Am heutigen 8. März müssen wir über eine Personengruppe sprechen, die statistisch gesehen am häufigsten für Straftaten in der Schweiz verantwortlich ist. Eine Personengruppe, über die eigentlich im Alltag viel zu viel gesprochen wird – ausser wenn es um Kriminalität geht. Es geht um Männer.
Zuallererst ein Blick auf die Fakten: Männer sind in der Schweiz inzwischen eine Minderheit (49.67 Prozent der ständigen Wohnbevölkerung). Trotzdem waren sie bei über 75 Prozent aller angezeigten Delikte die beschuldigte Person. Bei Gewaltdelikten ist das Verhältnis nochmals deutlicher: Dort machten Männer bei genau 80 Prozent der angezeigten Delikte den Täter aus. Fokussiert man sich auf schwere Gewalt wie Tötungsdelikte, schwere Körperverletzung oder Vergewaltigung, steigt der Männeranteil sogar auf über 93 Prozent. Eine unglaubliche Zahl.
Diese überwältigenden Zahlen halten Medien aber nicht davon ab, das Problem regelmässig als angebliches «Migrationsproblem» zu framen. 20 Minuten beispielsweise führte Ende Februar hierzu ein Interview mit Frank Urbaniok. Einleitend schreibt das Medium von einer angeblichen Anschlagserie syrischer und afghanischer Geflüchteter in Deutschland, Österreich und der Schweiz. Entsprechend durfte Frank Urbaniok auch festhalten, dass «es sich in all diesen Fällen um Täter mit Migrationshintergrund» gehandelt habe und betonte: «Das ist kein Zufall.»

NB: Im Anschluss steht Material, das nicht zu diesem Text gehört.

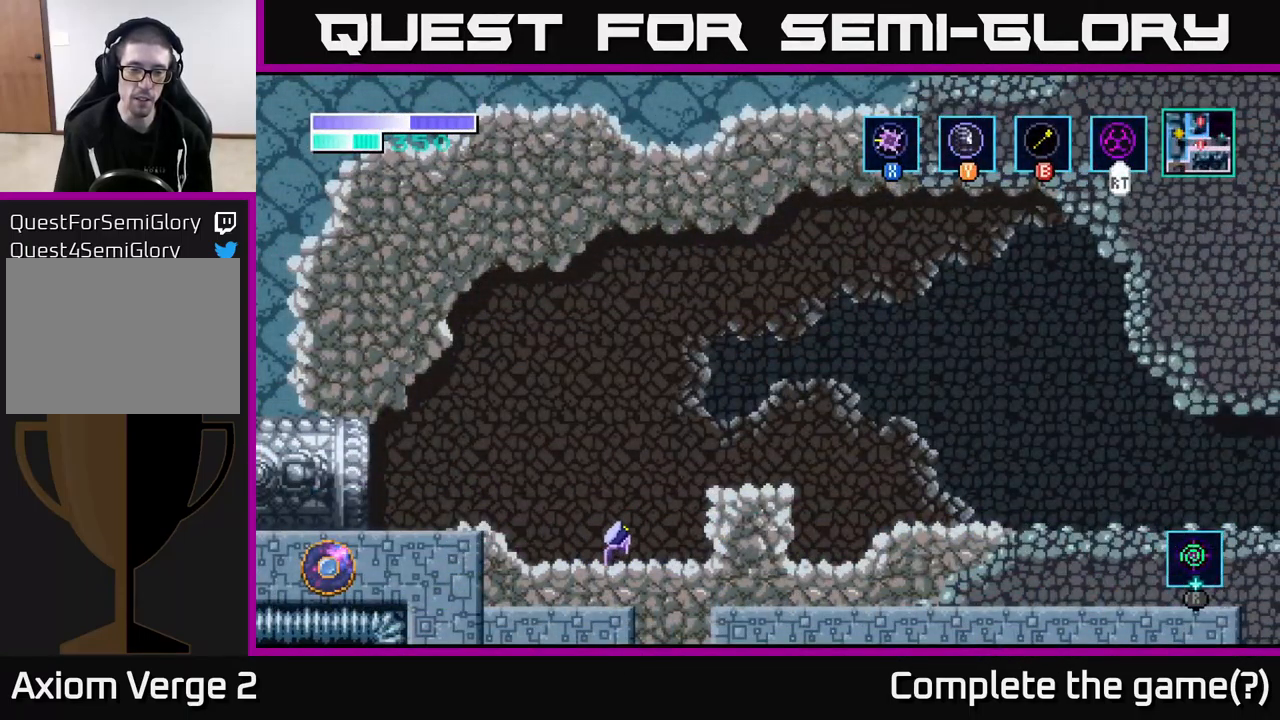
{"buttons": [], "left_stick": "center", "right_stick": "center", "events": [[200, "A", "up"], [267, "Y", "down"], [317, "left_stick", "center"], [334, "Y", "up"]]}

Dabei ist der Nenner dieser Anschläge, genau wie bei schweren Gewaltdelikten, offensichtlich – sie werden, unabhängig von der Herkunft, zum überwältigenden Teil von Männern ausgeführt.

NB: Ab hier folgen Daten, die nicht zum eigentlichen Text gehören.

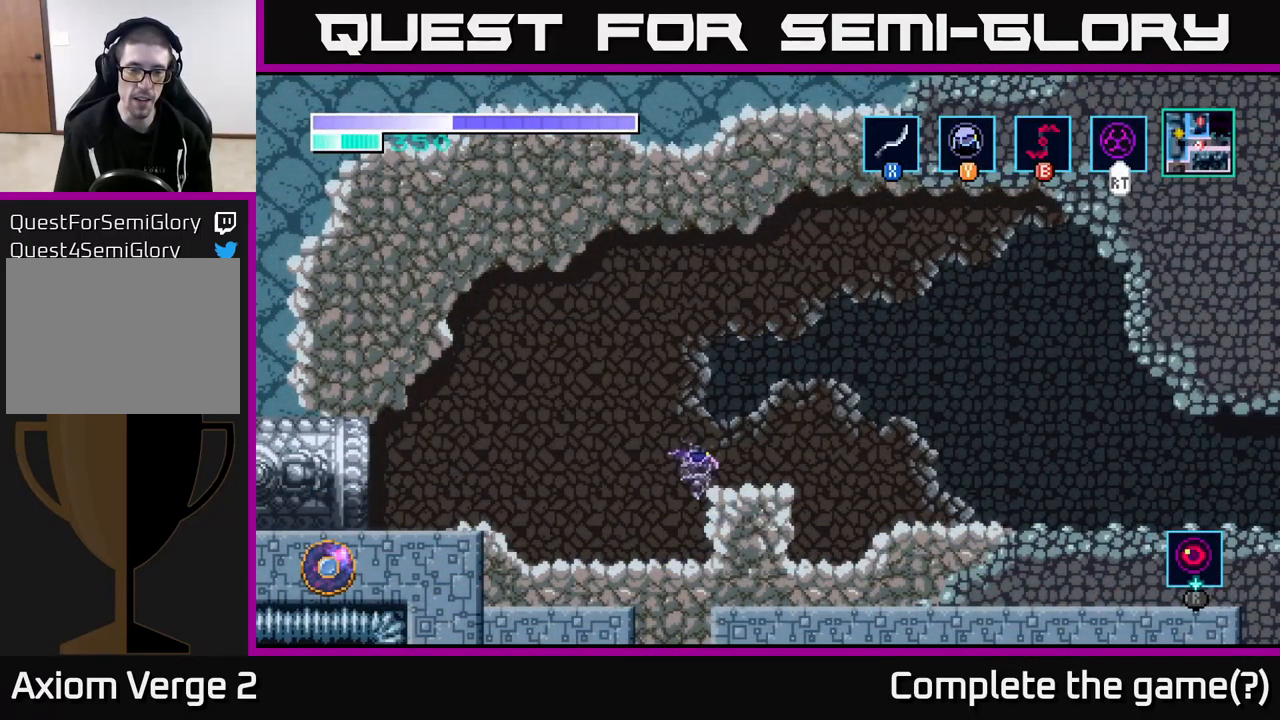
{"buttons": ["A"], "left_stick": "center", "right_stick": "center", "events": [[484, "A", "down"]]}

Die Delikte liegen allerdings geografisch und zeitlich zum Teil weit auseinander. Bewusst weggelassen wird ausserdem, dass es in der gleichen Zeit zahlreiche Gewalt- und Tötungsdelikte von Personen ohne Migrationshintergrund gab, unter anderem einen Anschlag mit einem Auto auf einen Karnevalszug in Mannheim. Die Tat fand jedoch nur halb so viel Resonanz in den Medien wie vergleichbare Anschläge in Magdeburg oder München, dies ergab eine Analyse der Frankfurter Rundschau. Der Grund liegt auf der Hand: Der Täter in Mannheim war Deutscher ohne Migrationshintergrund und vermutlich rechtsextrem.
Die Tat fand jedoch nur halb so viel Resonanz in den Medien (…). Der Täter war Deutscher ohne Migrationshintergrund und vermutlich rechtsextrem.
Dabei ist der Nenner dieser Anschläge, genau wie bei schweren Gewaltdelikten, offensichtlich – sie werden, unabhängig von der Herkunft, zum überwältigenden Teil von Männern ausgeführt. Wenn es um Gewalt geht, haben wir also kein Migrationsproblem, sondern ein Männerproblem.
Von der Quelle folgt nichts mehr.